6. ἐγὼ γὰρ ἤδη σπένδομαι. For I am already being poured out, sc. as a libation. γάρ supplies the connexion with the preceding injunction, which gathers solemnity and emphasis from the fact that St Paul is conscious that this is his last charge; ἐγὼ γάρ is in contrast with σὺ δέ of 2 Timothy 4:5. σπένδομαι is correctly rendered delibor in the Vulgate; the metaphor is probably suggested by that part of the Jewish ritual in which the sacrifice was accompanied by a drink-offering of wine, σπείσεις σπονδὴν σίκερα κυρίῳ (Numbers 28:7). Lightfoot (in Philippians 2:17) notes that Seneca regarded his death in a similar light: “respergens proximos servorum, addita voce libare se liquorem illum Jovi liberatori” (Tac. Ann. xv. 64). Ignatius (Romans 2) has the same idea πλέον μοι μὴ παράσχησθε τοῦ σπονδισθῆναι θεῷ, ὡς ἔτι θυσιαστήριον ἕτοιμόν ἐστιν.

The contrast between St Paul’s hope of release when writing his letter to the Philippians and his calm expectation of death when engaged on this Epistle comes out well at this point, the verbal similarities of expression being particularly interesting when we remember that Timothy to whom he writes this letter was with him when he wrote to the Philippians. At Philippians 2:17 we have ἀλλὰ εἰ καὶ σπένδομαι ἐπὶ τῇ θυσίᾳ, but the hypothetical is here changed for a categorical statement ἐγὼ γὰρ ἤδη σπένδομαι, I am already being poured out (not, as in the A.V., “I am now ready to be offered”). Again in Philippians 1:23 we find τὴν ἐπιθυμίαν ἔχων εἰς τὸ ἀναλῦσαι, but here ὁ καιρὸς τῆς ἀναλύσεώς μου ἐφέστηκεν. And at Philippians 3:13-14 he speaks of himself as not yet having apprehended but still pressing forward to the goal, while in 2 Timothy 4:7 of this chapter he has ‘finished his course.’

ὁ καιρὸς τῆς ἀναλύσεώς μου ἐφέστηκεν, and the time of my departure is come. The noun ἀνάλυσις does not occur elsewhere in the Greek Bible, but the verb ἀναλύειν is common in the later Apocryphal books in the sense of ‘to depart.’ Primarily it means ‘to unloose,’ and so it is used (as at 2 Maccabees 9:1) of breaking up an encampment, and elsewhere (as in Luke 12:36) of leaving a feast, and again (as in Homer Od. xv. 548) of loosing from moorings. There can be no doubt that departure, not dissolution, is the meaning of ἀνάλυσις here, and that the Vulgate resolutio is a wrong translation. Cp. Philo (in Flaccum 21), τὴν ἐκ τοῦ βίου τελευταίαν ἀνάλυσιν, and Clement (§ 44) of the blessed dead, τελείαν ἔσχον τὴν ἀνάλυσιν. See crit. note.

Page-level text extractions:

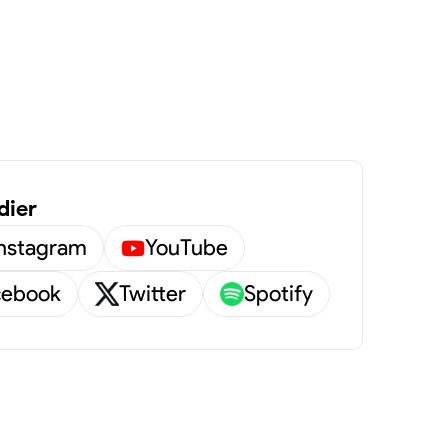
dier
Instagram
YouTube
cebook
Twitter
Spotify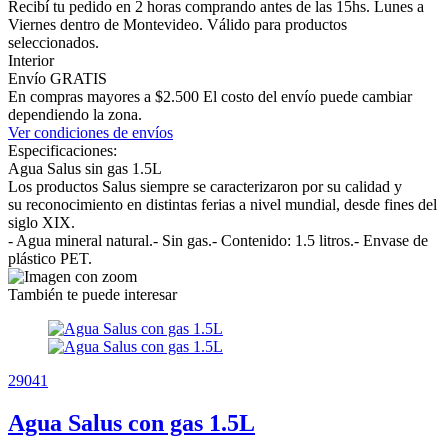
Recibí tu pedido en 2 horas comprando antes de las 15hs. Lunes a
Viernes dentro de Montevideo. Válido para productos
seleccionados.
Interior
Envío GRATIS
En compras mayores a $2.500 El costo del envío puede cambiar
dependiendo la zona.
Ver condiciones de envíos
Especificaciones:
Agua Salus sin gas 1.5L
Los productos Salus siempre se caracterizaron por su calidad y
su reconocimiento en distintas ferias a nivel mundial, desde fines del
siglo XIX.
- Agua mineral natural.- Sin gas.- Contenido: 1.5 litros.- Envase de
plástico PET.
También te puede interesar
29041
Agua Salus con gas 1.5L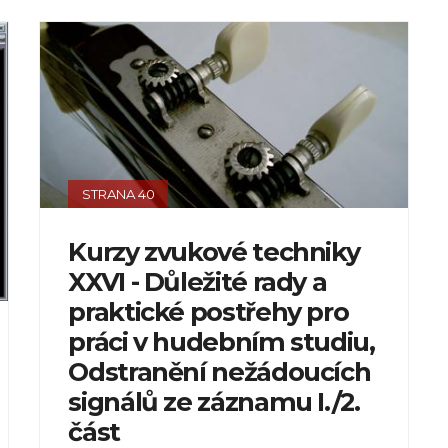
STRANA 40
Kurzy zvukové techniky
XXVI - Důležité rady a
praktické postřehy pro
práci v hudebním studiu,
Odstranění nežádoucích
signálů ze záznamu I./2.
část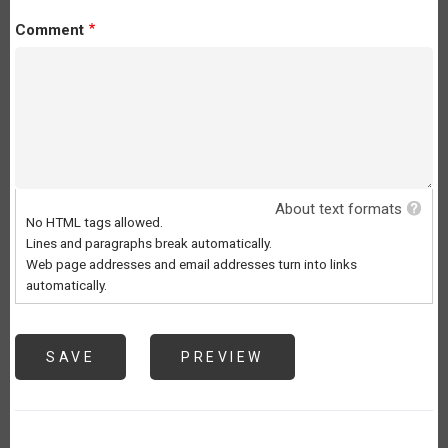
Comment
About text formats
No HTML tags allowed.
Lines and paragraphs break automatically.
Web page addresses and email addresses turn into links
automatically.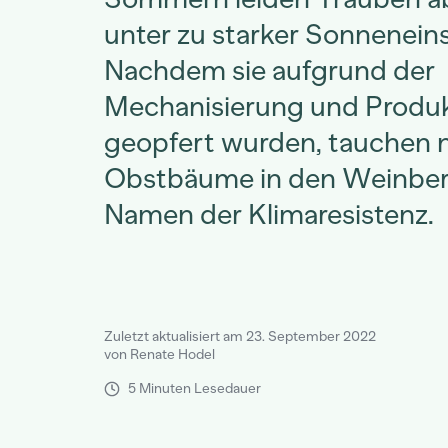
unter zu starker Sonnenein
Nachdem sie aufgrund der
Mechanisierung und Produk
geopfert wurden, tauchen 
Obstbäume in den Weinber
Namen der Klimaresistenz.
Zuletzt aktualisiert am 23. September 2022
von Renate Hodel
5 Minuten Lesedauer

§ **Exercise prompt**: According to the commentary on 2 Timothy 4:6, why does the injunction that comes before ἐγὼ γὰρ ἤδη σπένδομαι gain solemnity and emphasis?

§ **Result for this exercise**: It gains solemnity and emphasis because St Paul is conscious that this is his last charge. The γάρ in ἐγὼ γὰρ ἤδη σπένδομαι connects his statement that he is already being poured out with that preceding injunction.